4. Implemented milestones

Milestone A — Integration foundation

  • Config flow and options flow.
  • Gateway API client and coordinator.
  • Sensor + binary sensor platforms.
  • HACS-ready packaging.

Milestone B — Assist + automations

  • Conversation agent integration.
  • Services: openclaw.send_message, openclaw.clear_history.
  • Event emission: openclaw_message_received.
  • Compatibility fix for intent response handling across HA versions.

Milestone C — Chat card reliability

  • Auto resource registration and cleanup of duplicate/legacy card resources.
  • Versioned card URL strategy to avoid stale cache issues.
  • Robust response parsing for multiple OpenAI-compatible response shapes.
  • Backend chat history sync to restore UI state after navigation/reload.

Milestone D — Voice hardening

  • Wake word and always voice mode options.
  • Brave guard with explicit allow override option.
  • Language normalization and preferred Assist pipeline language handling.
  • Improved TTS voice/language selection.
  • Multi-pending response handling to prevent stuck typing state.
  • assist_stt provider with negotiated STT metadata.
  • AudioWorkletNode capture first, with ScriptProcessorNode fallback.

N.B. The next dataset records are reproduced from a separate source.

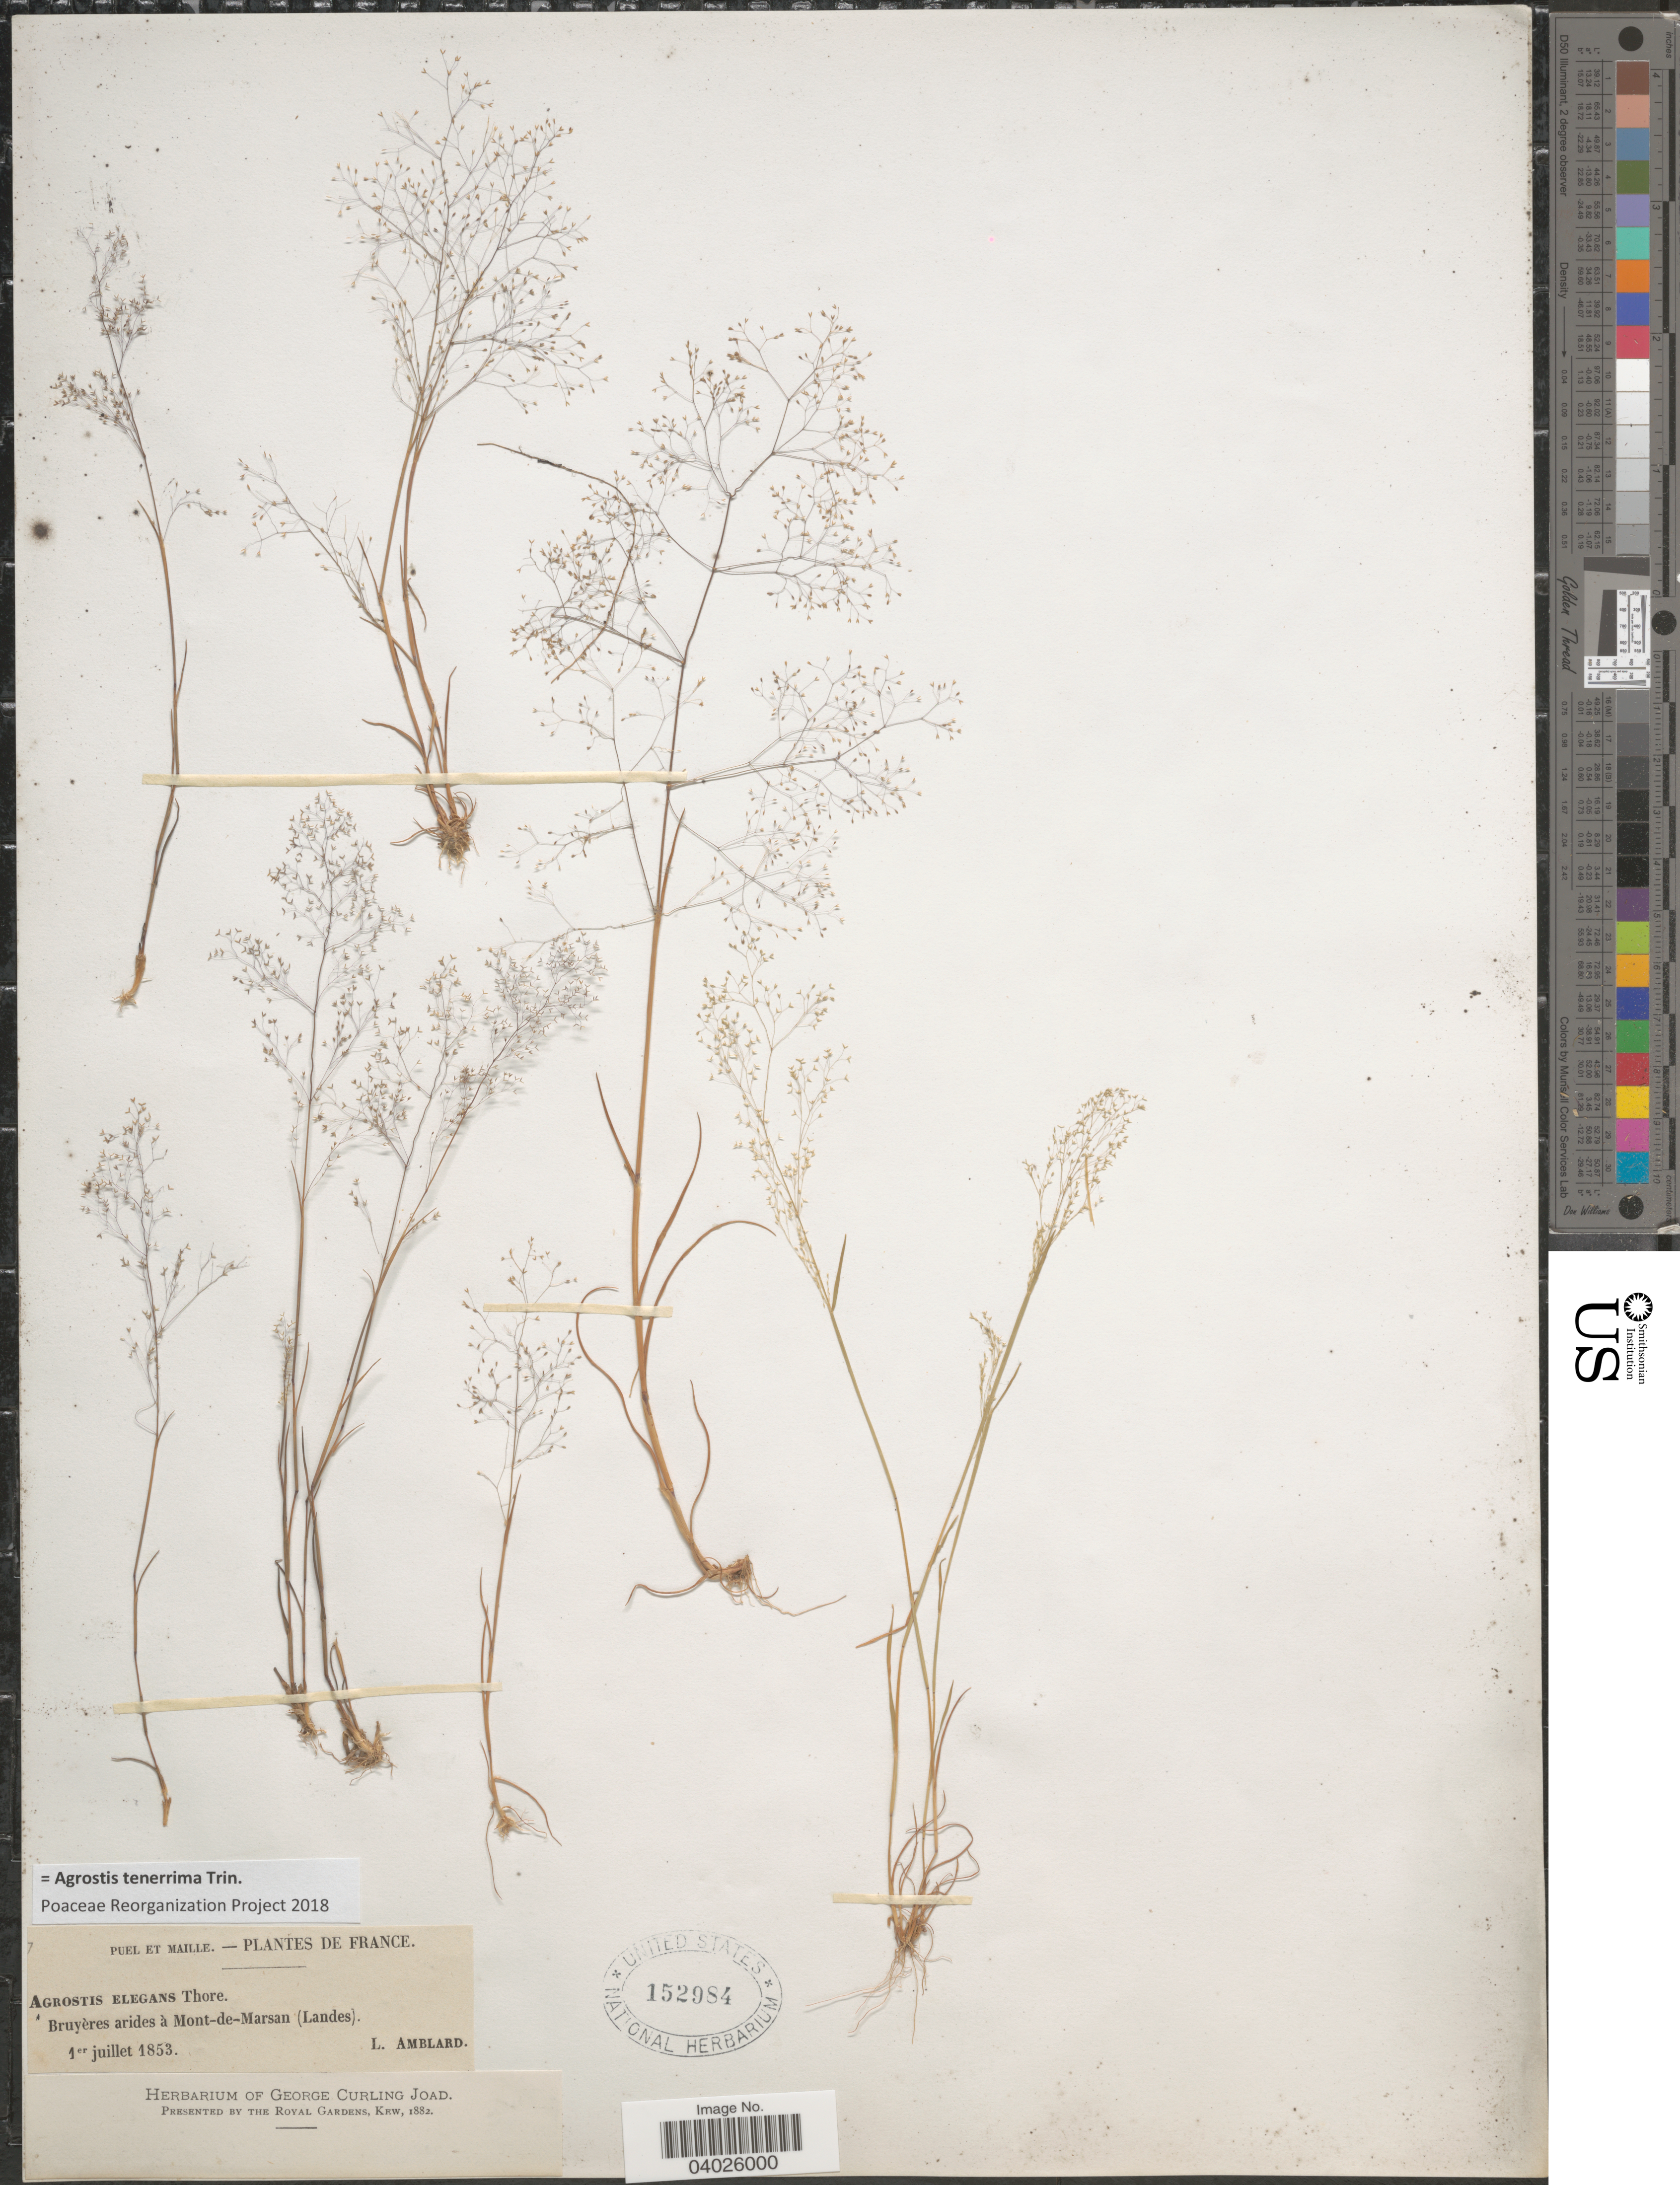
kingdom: Plantae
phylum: Tracheophyta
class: Liliopsida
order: Poales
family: Poaceae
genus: Agrostis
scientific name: Agrostis tenerrima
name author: Trin.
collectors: L. Amblard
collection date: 1853-07-01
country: France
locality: Bruyères arides à Mont-de-Marsan (Landes).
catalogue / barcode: US 152984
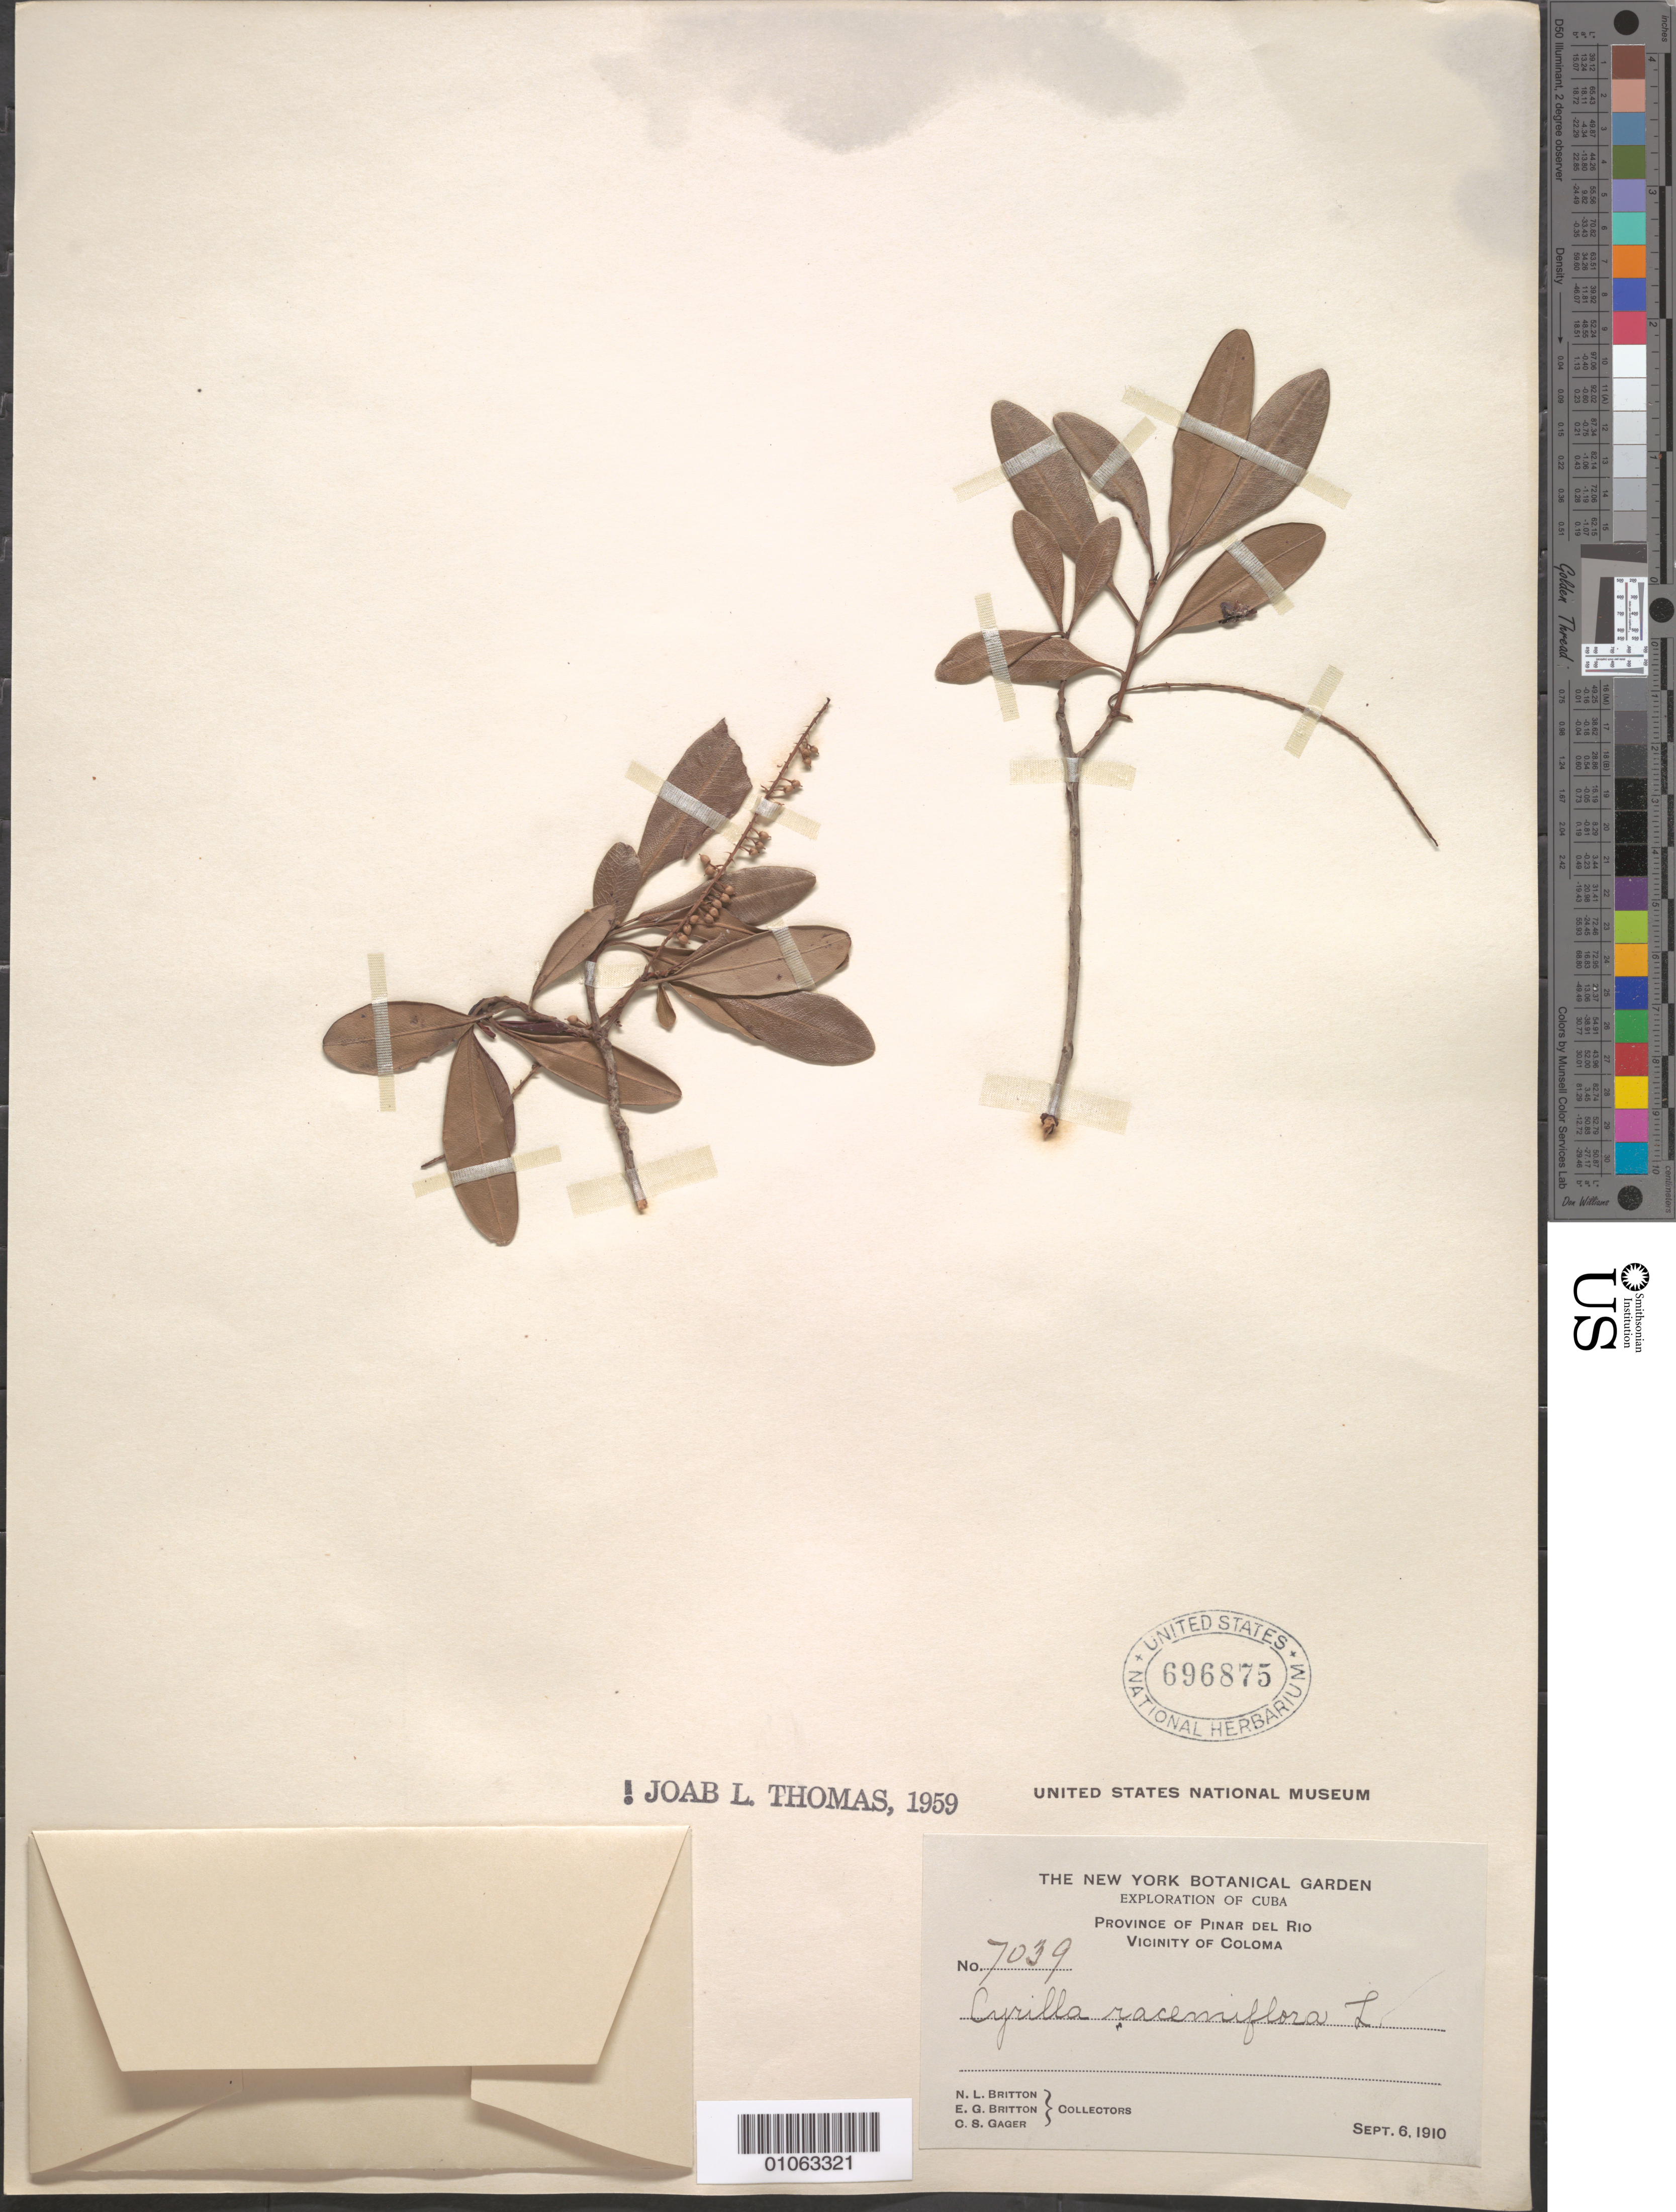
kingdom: Plantae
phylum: Tracheophyta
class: Magnoliopsida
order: Ericales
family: Cyrillaceae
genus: Cyrilla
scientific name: Cyrilla racemiflora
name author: L.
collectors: N. Britton, E. G. Britton & C. Gager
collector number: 7039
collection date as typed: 06 Sep 1910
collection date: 1910-09-06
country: Cuba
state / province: Pinar del Rio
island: Cuba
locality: Vicinity of Coloma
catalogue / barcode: US 696875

5. Current configuration surface

Integration options

  • Prompt/context behavior options.
  • Tool-call execution toggle.
  • Wake word + always voice mode.
  • Brave web speech override.
  • Voice provider selector (browser or assist_stt).

Card-level behavior

  • Can consume integration settings from websocket settings endpoint.
  • Optional card config overrides remain available.

6. Remaining roadmap (next iterations)

R1 — Voice provider validation and UX polish (next)

  1. Validate assist_stt against multiple HA STT providers/languages.
  2. Improve surfaced error details when /api/stt/<provider> returns non-200.
  3. Add optional manual recording duration setting for assist_stt.
  4. Add provider-specific status text for easier user troubleshooting.

R2 — Compatibility and resilience

  1. Continue hardening for older/newer HA Core API differences.
  2. Add broader runtime checks for changed Assist pipeline payload shapes.
  3. Expand fallback behavior when pipeline metadata is unavailable.

R3 — Optional enhancements (after stabilization)

  1. Evaluate media-player based TTS routing entity.
  2. Explore optional continuous flow for HA STT/TTS pipeline mode.
  3. Add automated tests around settings websocket payload and card voice state transitions.

7. Verification checklist before each release

  1. Bump and sync versions in:
    • custom_components/openclaw/manifest.json
    • custom_components/openclaw/__init__.py (_CARD_URL)
    • www/openclaw-chat-card.js loader shim
  2. Restart HA and hard-refresh dashboard.
  3. Confirm browser console reports the expected card version.
  4. Validate both providers:
    • browser: manual + continuous mode
    • assist_stt: manual transcription flow
  5. Update CHANGELOG.md and README.md for any new option/behavior.

8. Minimum supported environment

  • Home Assistant Core: 2025.1.0+ (declared HACS minimum; chosen conservatively for broad compatibility).
  • Browser: modern Chromium/Firefox/Safari for card UI; voice capability depends on browser APIs and permissions.